AI summary
Coveris telah meluncurkan kemasan monomaterial baru untuk tortilla wraps yang berkelanjutan. Kemasan ini menyediakan umur simpan yang sama dengan kemasan sebelumnya sambil mendukung daur ulang. Kolaborasi antara tim produksi Coveris dan Film Science Lab menghasilkan solusi kemasan yang inovatif dan efisien. Coveris, sebuah perusahaan penyedia solusi kemasan kertas dan plastik yang berfokus pada keberlanjutan, baru saja meluncurkan produk baru bernama MonoFlex Thermoform yang dirancang khusus untuk kemasan tortilla wraps. Produk ini dibuat dengan bahan monomaterial yang dapat didaur ulang dan menggantikan kemasan campuran yang tidak ramah lingkungan sebelumnya.Pengembangan kemasan ini dilakukan sebagai hasil dari kerja sama antara Coveris dan produsen tortilla wraps yang mencari alternatif kemasan yang lebih dapat didaur ulang tanpa mengurangi masa simpan produk. Tortilla yang diproduksi mengandung sedikit pengawet sehingga memerlukan kemasan yang mampu menjaga kesegaran hingga enam bulan.Setelah melakukan berbagai pengujian di Food Science Lab Coveris di Gainsborough, UK, dipilih bahan monomaterial yang mampu melindungi tortilla dari serangan jamur serta kompatibel dengan proses pengemasan yang sudah ada di pabrik produsen tortilla. Kemasan ini juga menawarkan berbagai pilihan cetak dan finishing yang membuat tampilannya menarik.Salah satu keunggulan dari MonoFlex Thermoform adalah kemudahan transisi dari kemasan konvensional ke kemasan monomaterial tanpa perlu mengubah mesin pengemasan, sehingga efisiensi produksi tetap terjaga. Selain itu, film kemasan ini memiliki daya tahan yang kuat terhadap tusukan serta sifat penghalang yang mampu memperpanjang umur simpan produk.Investasi sebesar €9,5 juta telah dilakukan Coveris di fasilitas produksinya di Halle, Jerman untuk mendukung produksi kemasan ini. Dengan hadirnya solusi kemasan ini, Coveris berharap dapat membantu pelanggan dalam mencapai target keberlanjutan sekaligus mengurangi limbah plastik yang sulit didaur ulang.

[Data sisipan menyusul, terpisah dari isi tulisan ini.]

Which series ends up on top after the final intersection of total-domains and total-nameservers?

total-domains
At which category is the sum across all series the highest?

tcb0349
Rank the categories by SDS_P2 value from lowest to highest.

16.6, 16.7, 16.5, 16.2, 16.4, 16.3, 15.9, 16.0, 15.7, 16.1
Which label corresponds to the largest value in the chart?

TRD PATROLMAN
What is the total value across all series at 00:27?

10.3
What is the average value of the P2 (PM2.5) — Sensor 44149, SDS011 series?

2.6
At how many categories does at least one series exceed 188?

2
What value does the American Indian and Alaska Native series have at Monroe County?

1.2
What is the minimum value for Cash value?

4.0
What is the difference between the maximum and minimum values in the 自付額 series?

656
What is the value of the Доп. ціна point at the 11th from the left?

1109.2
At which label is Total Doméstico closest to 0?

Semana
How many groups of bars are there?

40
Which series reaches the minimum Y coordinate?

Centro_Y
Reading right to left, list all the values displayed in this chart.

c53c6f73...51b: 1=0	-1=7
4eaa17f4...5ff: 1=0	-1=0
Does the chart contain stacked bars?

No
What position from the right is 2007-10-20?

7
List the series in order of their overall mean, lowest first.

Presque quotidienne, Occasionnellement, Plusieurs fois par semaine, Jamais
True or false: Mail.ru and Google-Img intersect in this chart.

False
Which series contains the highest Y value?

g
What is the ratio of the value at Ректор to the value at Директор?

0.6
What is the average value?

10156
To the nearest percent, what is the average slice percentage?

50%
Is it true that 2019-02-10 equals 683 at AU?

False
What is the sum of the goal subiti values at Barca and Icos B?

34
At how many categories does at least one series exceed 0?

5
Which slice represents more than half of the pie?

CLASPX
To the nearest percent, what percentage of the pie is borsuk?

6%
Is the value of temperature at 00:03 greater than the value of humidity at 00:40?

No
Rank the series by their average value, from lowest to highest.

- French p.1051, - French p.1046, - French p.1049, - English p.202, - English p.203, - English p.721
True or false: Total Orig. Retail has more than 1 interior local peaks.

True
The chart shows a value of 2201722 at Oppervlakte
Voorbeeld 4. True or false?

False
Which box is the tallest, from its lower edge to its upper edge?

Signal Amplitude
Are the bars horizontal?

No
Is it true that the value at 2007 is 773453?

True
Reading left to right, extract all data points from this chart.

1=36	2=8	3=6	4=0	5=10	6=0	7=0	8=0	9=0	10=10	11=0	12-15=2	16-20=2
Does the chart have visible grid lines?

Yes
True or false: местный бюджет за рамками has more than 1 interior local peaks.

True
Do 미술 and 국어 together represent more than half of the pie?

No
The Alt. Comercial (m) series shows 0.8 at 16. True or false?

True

Pengembangan kemasan monomaterial seperti MonoFlex ini adalah langkah penting yang tidak hanya menjawab persoalan daur ulang plastik tetapi juga tantangan perlindungan produk. Kolaborasi antara laboratorium riset dan manufaktur menunjukkan pendekatan inovatif yang patut menjadi contoh bagi pelaku industri kemasan lainnya.